En 1450 el alemán Johannes Gutenberg inventó la imprenta. Este avance tecnológico iba a tener una gran importancia en la historia de la humanidad. Desde que se pueden imprimir libros el conocimiento se ha vuelto mucho más universal. Hasta ese momento el método de aprendizaje y de transmisión cultural era el boca a boca. Cuando Gutenberg creó su imprenta ya existían los libros, pero eran muy pocos y se guardaban, principalmente en los centros religiosos. Se escribían con esmero y mucha paciencia y para terminarlos había que emplear mucho tiempo.
Contenidos
El proceso de impresión de los libros
Creación del manuscrito
Lo primero que hace falta a la hora de imprimir un libro es tener un manuscrito, un texto que poder llevar a la imprenta. Existen infinidad de tipos de textos: novela, poesía, teatro, ensayo, tesis doctorales, memorias de ponencias… cualquier texto vale si hay un editor detrás que esté dispuesto a publicarlo –de un tiempo a esta parte han aparecido varias editoriales que se dedican a la autoedición, es decir, son los propios autores los que asumen el coste de la impresión del texto-.

Diseño editorial
Una vez que ya tenemos el texto terminado y corregido para que no haya erratas que echen a perder la edición es hora de diseñar el libro.
En primer lugar, la edición. Hay que elegir las tipografías, los colores, las ilustraciones –si es que lleva- la portada, la contraportada, las solapas… Es todo lo relacionado con la imagen del libro, a excepción del siguiente punto, la maquetación que es la organización de los contenidos en cada una de las páginas del libro.
Impresión
Cuando ya se ha dado el visto bueno al diseño llega la hora de imprimirlo. Se puede optar por la impresión digital –más rápida y adecuada para tiradas cortas- o por la impresión offset.
En la impresión offset un láser especial graba en planchas de aluminio aquello que queremos imprimir.
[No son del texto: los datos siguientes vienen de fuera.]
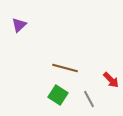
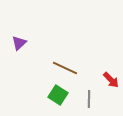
purple triangle: moved 18 px down
brown line: rotated 10 degrees clockwise
gray line: rotated 30 degrees clockwise
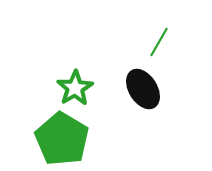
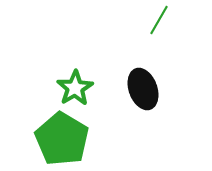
green line: moved 22 px up
black ellipse: rotated 12 degrees clockwise
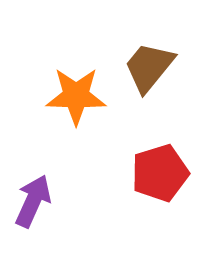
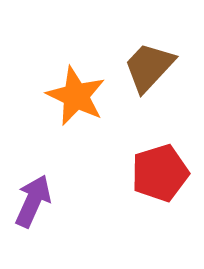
brown trapezoid: rotated 4 degrees clockwise
orange star: rotated 24 degrees clockwise
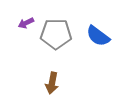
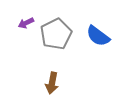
gray pentagon: rotated 28 degrees counterclockwise
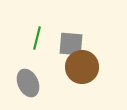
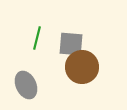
gray ellipse: moved 2 px left, 2 px down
Estas planchas permiten que la tinta se adhiera solo en las partes de la página que deseemos.
Guillotinado y plegado
Con el guillotinado se cortan al milímetro las partes sobrantes de papel. Con el plegado las hojas se doblan formando los cuadernillos o signaturas.
Encuadernación
Tras el guillotinado y el plegado se prepara el lomo del libro y se aplica el adhesivo. Acto seguido se colocan las cubiertas. La otra opción, más cara, es coser el libro. El cosido le da una mejor presencia y durabilidad al volumen.
Se colocan los libros en una cinta donde se irán secando. Una vez se han secado los tomos, es hora de hacer un nuevo guillotinado para que los libros tengan el tamaño indicado –este nuevo guillotinado no se realiza con todos los libros-.
Entrega
La última etapa es la de la entrega. Una vez impresos y listos, es hora de apilarlos, embalarlos y cargarlos en los vehículos de reparto. De ahí se llevan a los lugares de destino, normalmente puntos de venta como librerías y grandes superficies.
La llegada de internet y de portales como Wikipedia o muchos otros similares ha supuesto una revolución cultural parecida a la que en su día se produjo cuando Gutenberg creó su imprenta de tipos móviles. Pero parece que al libroaún le queda mucha vida por delante.